Er wandte sich herum. Und holte aus. Versenkte seine geballte Faust in Liams Magen, der schwer atmend voraus kippte und nichts als kochende Wut in den Knochen der Jägerin zurück ließ. Wollte sie sich gerade hinterrücks auf den Rücken des Fremden stürzten und ihm die Zähne tief in den Hals bohren, hörte sie Liams unterdrückte Anweisung und knurrte aufgebracht. Trat ein paar Schritte zurück, als der Kopf des Hünen hinauf schnellte und wenig später der Körper des Musikers folgte. Der Kinnhaken hatte gesessen. So sehr, dass der Kerl überrascht und vor Schmerzen taumelte. Und gerade als sich der Lockenkopf zur Seite Weg duckte und die Flucht antrat, überbrückte Skadi die wenigen Armlängen, die sie zurück geschlichen war und rammte dem Kerl mit voller Wucht ihren Fuß ins Kreuz.
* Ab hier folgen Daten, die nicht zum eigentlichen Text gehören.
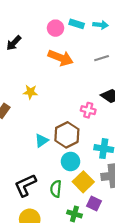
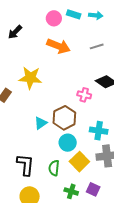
yellow star: (30, 92) -> (30, 78), size x1.6
black L-shape: (25, 185) -> (26, 165), turned 120
purple square: (94, 203) -> (93, 189), moved

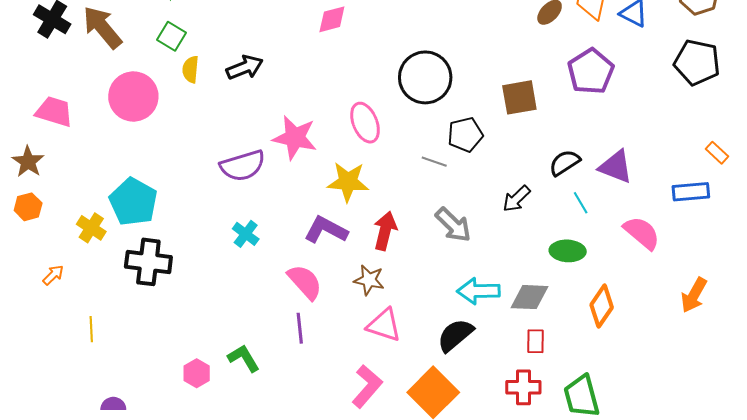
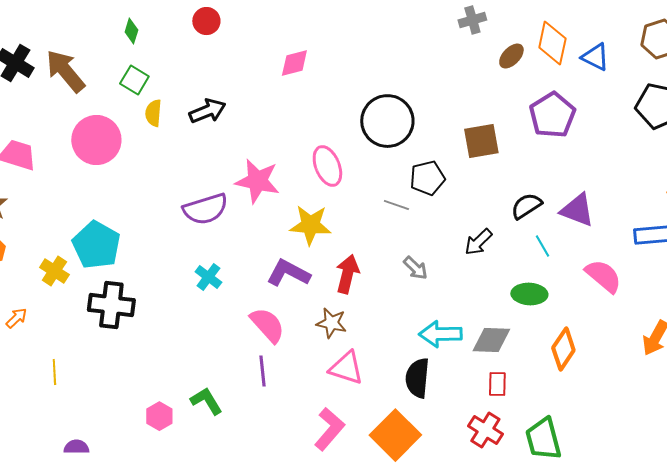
gray arrow: (453, 225) -> (415, 268), size x0.7
black semicircle: (455, 335) -> (417, 378), turned -45
red cross: (523, 387) -> (485, 430), turned 32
Ein Schrei ertönte. Daraufhin kurzes Gepolter. Der Kerl war geradewegs gegen die nächste Hauswand und einen Stapel Kisten geknallt. Mehr konnte die Nordskov nicht mehr erkennen, als sie sich abwandte und Liam die Straße hinab folgte. Ihr Herz schlug ihr bis zum Hals, schmerzte, kaum dass sie aufgeholt hatte und nun neben dem Lockenkopf in eine Seitengasse abbog. Statt ihm jedoch weiter blind durch die Stadt zu folgen und die lauter werdenden Rufe in ihrem Rücken zu ignorieren, packte sie ihn am Handgelenk und verschwand in einem wirren Zickzack durch die Seitengassen.